For this step, you must take the time to learn and understand more about systems that will create a proactive organization while recognizing the reactionary industry you are in. Management must make the commitment to become a proactive culture, and then train others to implement proactive systems, processes, and procedures in the organization.

Your business plan must include tracking and measuring key performance indicators. This can sometimes be difficult because it can be hard to narrow down so many resources and information. But a firm commitment to review the numbers that matter most will enable the process to begin improving results.

Once your business plan has been established, you should be able to duplicate your results.

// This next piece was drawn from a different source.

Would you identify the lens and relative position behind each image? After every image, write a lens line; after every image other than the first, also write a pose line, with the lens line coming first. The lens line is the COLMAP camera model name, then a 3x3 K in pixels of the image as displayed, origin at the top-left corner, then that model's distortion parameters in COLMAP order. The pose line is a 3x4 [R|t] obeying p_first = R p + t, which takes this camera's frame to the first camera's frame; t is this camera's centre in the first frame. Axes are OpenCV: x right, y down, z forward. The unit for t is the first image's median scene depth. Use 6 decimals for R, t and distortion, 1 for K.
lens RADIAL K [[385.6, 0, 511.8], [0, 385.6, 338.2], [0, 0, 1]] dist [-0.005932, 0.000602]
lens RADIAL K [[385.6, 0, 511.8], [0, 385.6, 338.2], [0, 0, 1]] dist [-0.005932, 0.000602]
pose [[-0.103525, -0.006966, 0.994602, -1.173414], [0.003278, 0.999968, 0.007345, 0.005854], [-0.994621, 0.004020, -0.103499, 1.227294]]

Regardless if you are hiring another technician or acquiring another organization, you now have the system in place to duplicate a proactive process.


In the new culture of your company, leadership can become routine if you develop and enforce standards for your employees. Begin by setting the expectations for each employee.

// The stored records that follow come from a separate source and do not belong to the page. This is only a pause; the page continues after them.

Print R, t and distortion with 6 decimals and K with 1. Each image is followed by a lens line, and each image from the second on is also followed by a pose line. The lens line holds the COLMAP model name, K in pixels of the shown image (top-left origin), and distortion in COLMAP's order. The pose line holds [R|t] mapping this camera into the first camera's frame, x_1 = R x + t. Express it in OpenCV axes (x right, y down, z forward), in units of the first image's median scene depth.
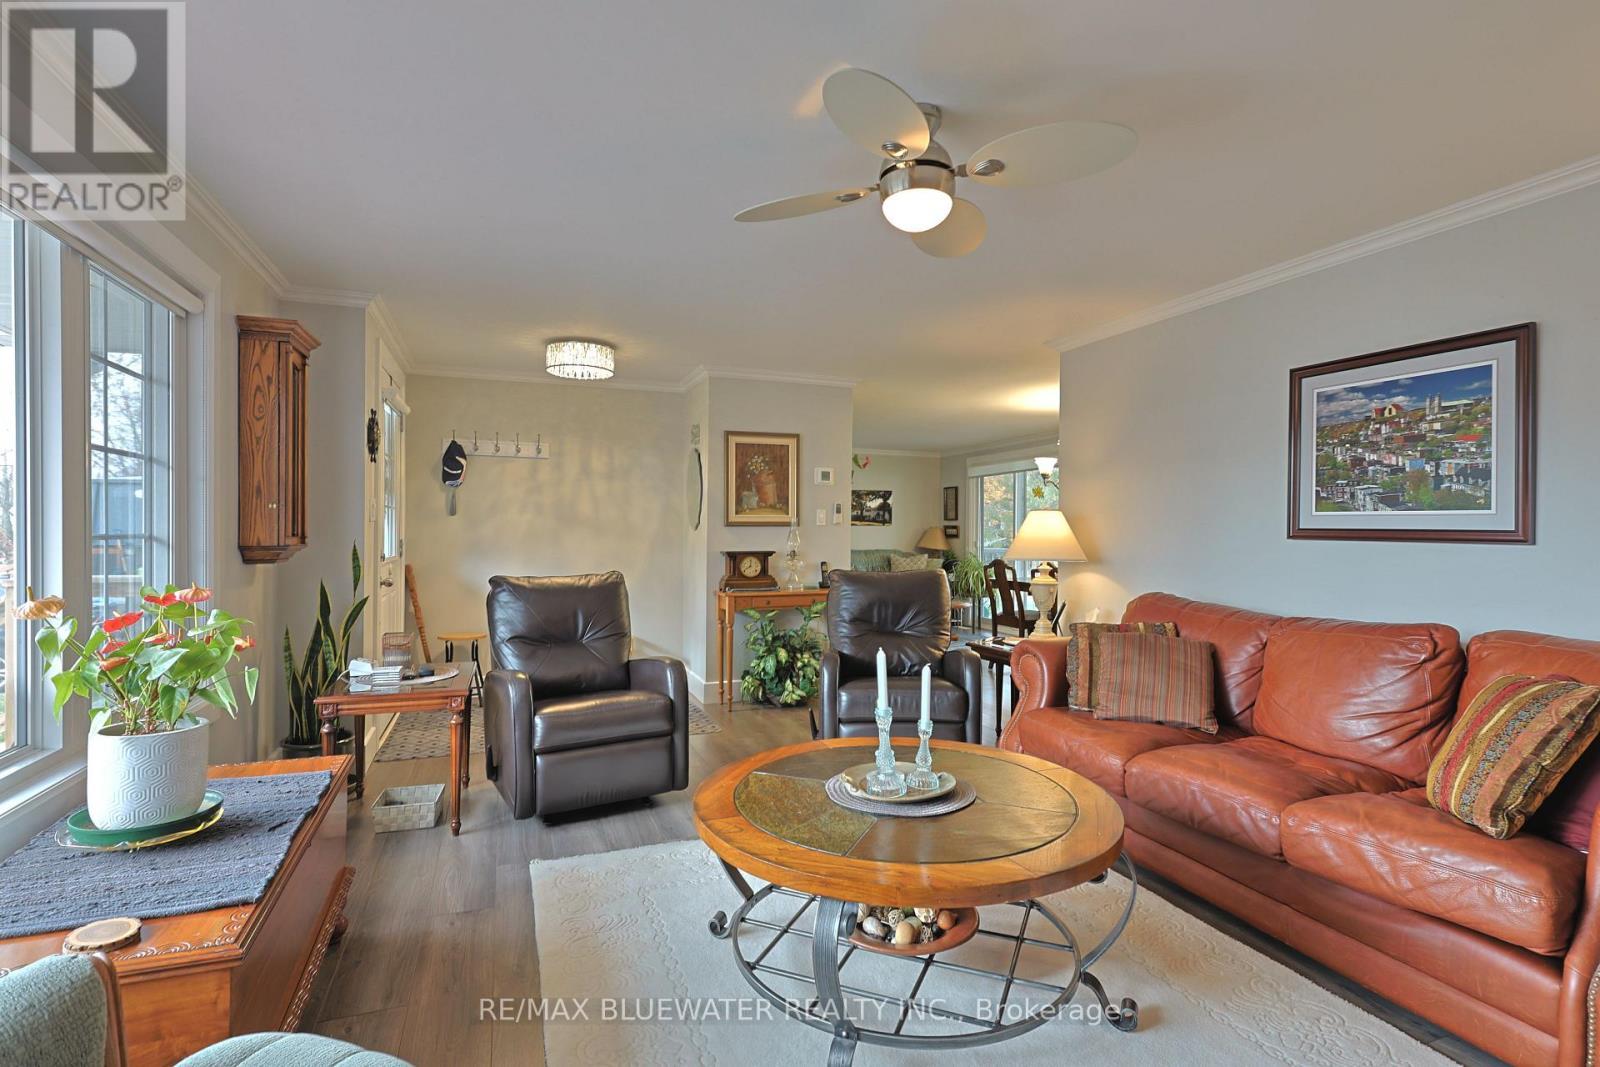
lens RADIAL K [[786.6, 0, 800.0], [0, 786.6, 533.5], [0, 0, 1]] dist [0.001266, 0.000238]
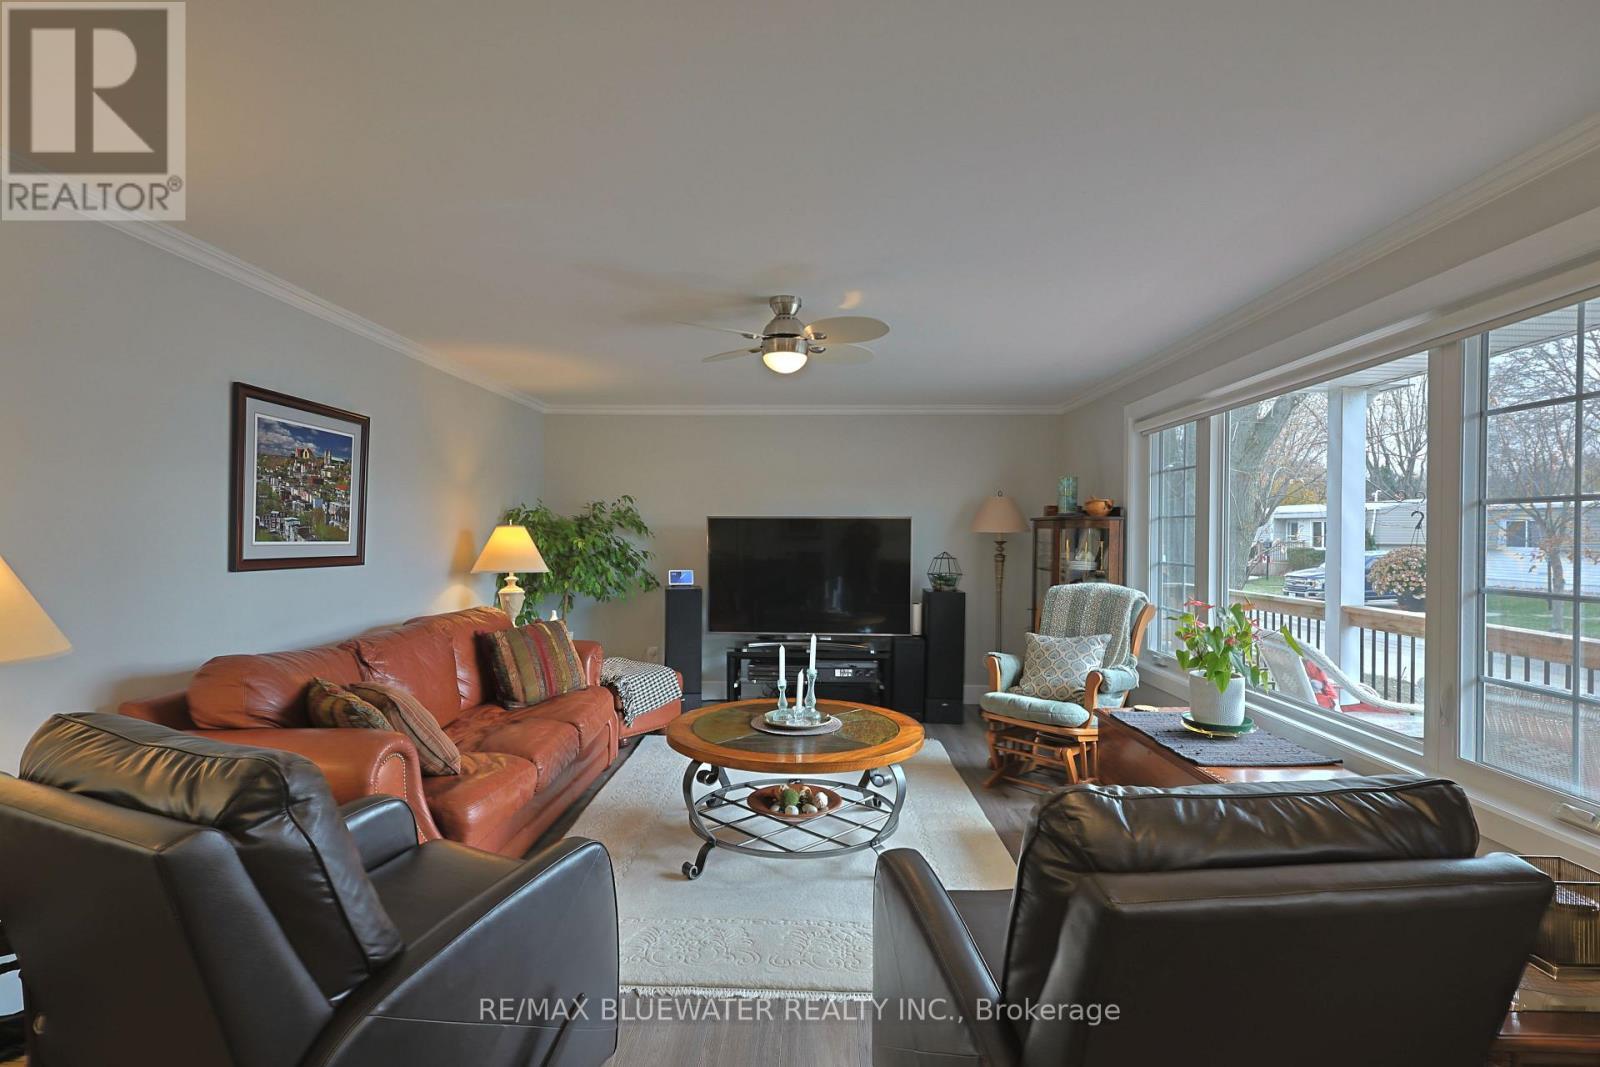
lens RADIAL K [[786.6, 0, 800.0], [0, 786.6, 533.5], [0, 0, 1]] dist [0.001266, 0.000238]
pose [[-0.926087, -0.012352, 0.377107, -0.317505], [-0.010513, 0.999921, 0.006933, -0.050895], [-0.377162, 0.002456, -0.926144, 1.635625]]
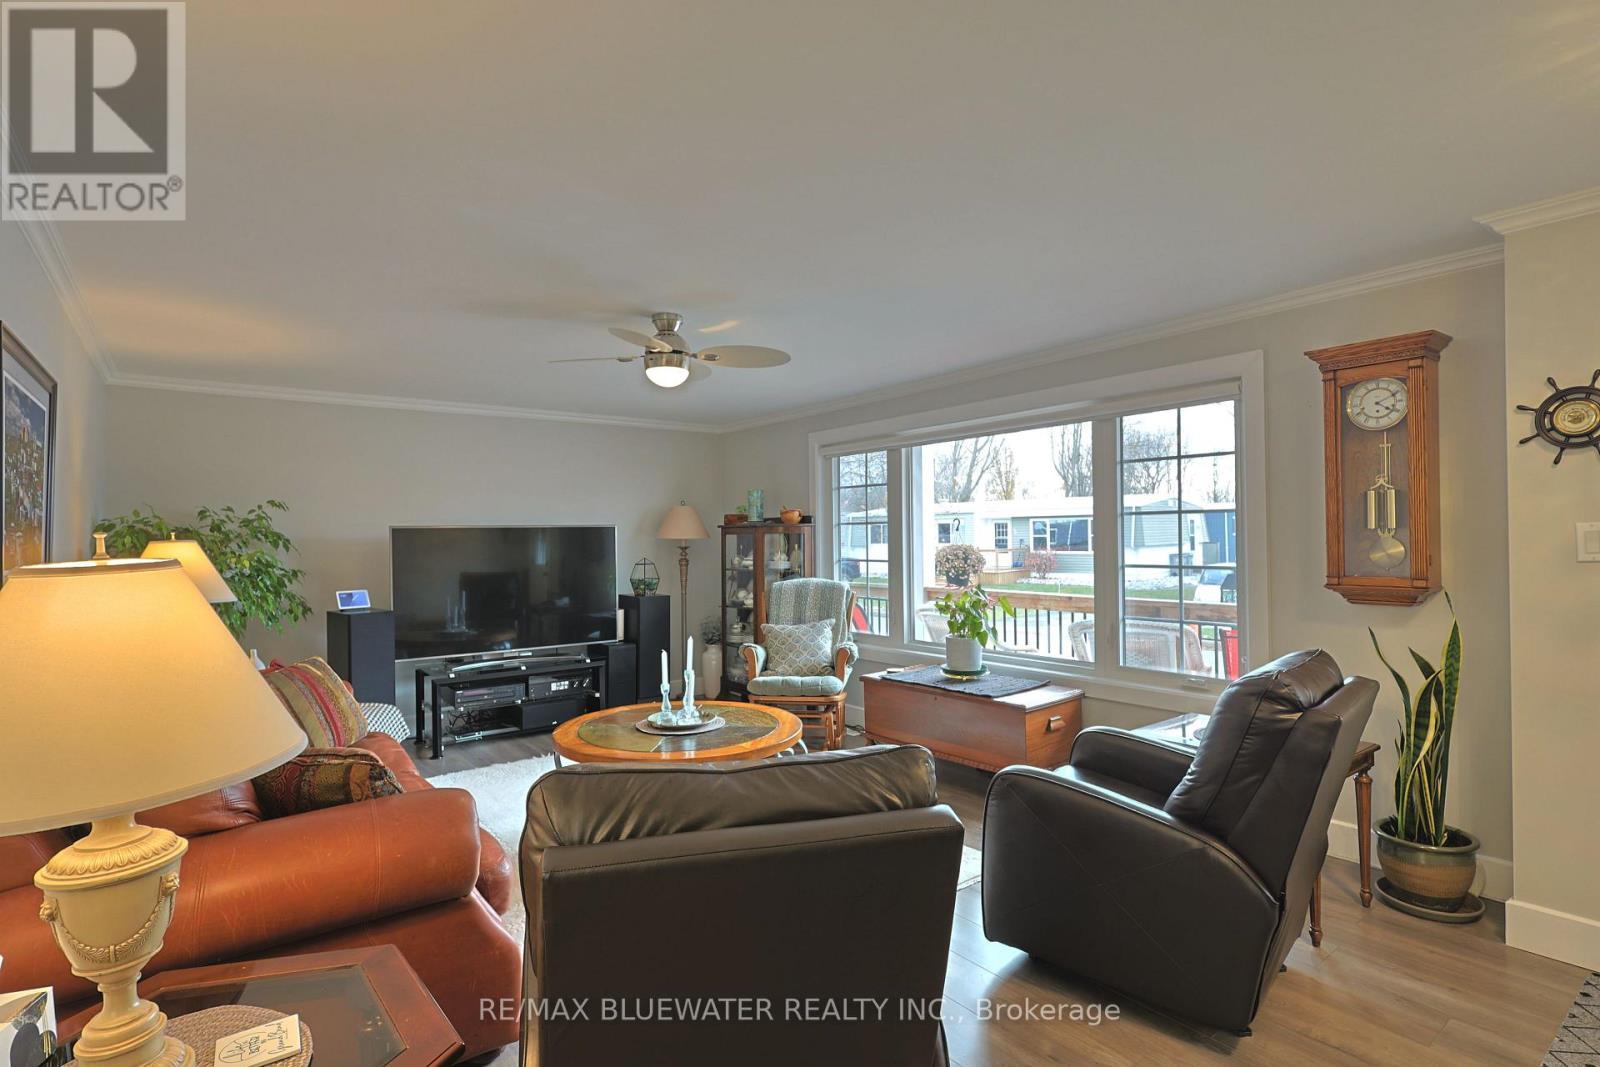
lens RADIAL K [[786.6, 0, 800.0], [0, 786.6, 533.5], [0, 0, 1]] dist [0.001266, 0.000238]
pose [[-0.956887, 0.005771, -0.290402, 0.240203], [0.007159, 0.999967, -0.003720, -0.049511], [0.290371, -0.005639, -0.956898, 1.764523]]
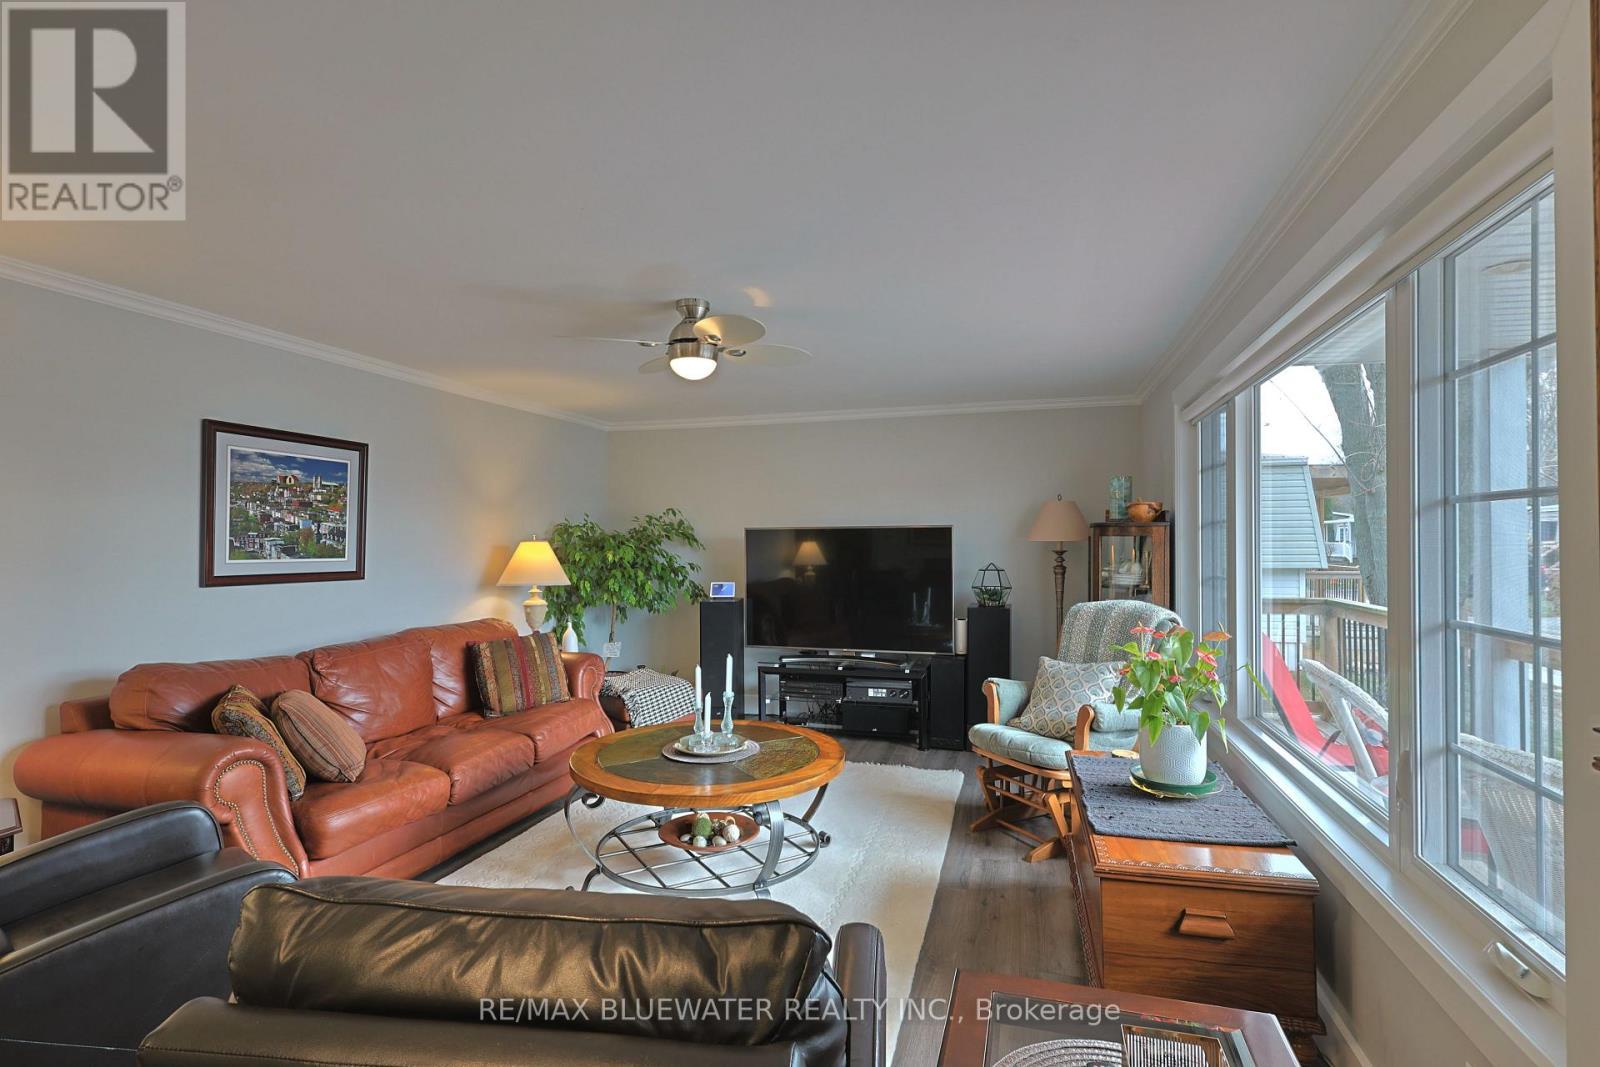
lens RADIAL K [[786.6, 0, 800.0], [0, 786.6, 533.5], [0, 0, 1]] dist [0.001266, 0.000238]
pose [[-0.798294, 0.002943, 0.602261, -0.609832], [0.002953, 0.999995, -0.000973, -0.060311], [-0.602261, 0.001002, -0.798299, 1.387149]]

Then train each employee based on your expectations, and utilize detailed accountability agreements for individuals that allow them to stay focused on their tasks. With a commitment to training, schedule weekly training sessions.

And follow up and hold employees accountable. Review their accountability agreement - weekly, monthly, quarterly. Develop the consequences for each employee’s job performance: compensation, commission, job advancement … or they are relieved of their duties.


With the proactive culture initiated in your company, it is important to find top performers who will strengthen this movement away from the traditional processes. Start to recruit top performers, and see if you can find nontraditional ways to find and incorporate them into your organization.

The hiring process should be a consolidated, cooperative effort by the members of your organization. Use interviews and approaches that will tell you a lot about the individual before you hire him or her. Try to determine his or her individual strengths and weaknesses.

This step is time-consuming because most contractors come from a reactionary environment - they want to find someone now. Therefore, they hire just about anyone and, in many cases, that person ends up leaving an organization.

After hiring a new individual, don’t forget to continue the leadership step of training and motivation. Invest in each of them to retain the top performers.


After the four fundamental steps of developing a proactive organization have been established, take time to review your organization’s changes. Consider how you bring in revenue and if you have successfully created a proactive organization. Service and repair will always be an automatic, reactionary business that contractors can’t control. But consider how you operate these other two areas:

1. Maintenance:This division is preventive and proactive. It should function without weather and with economic distractions.

2. Installation:This business can come from prevention and/or detection. You should increase this business in your proactive business model by creating more opportunities and relationships.

Be aggressive and be ahead of the curve. You can build an organization that does not let the weather and economy run your business and you. I realize these steps may be “old remedies” you have heard before, but sometimes current dissatisfaction cultivates a change in our thought process that enables us to actually make a change.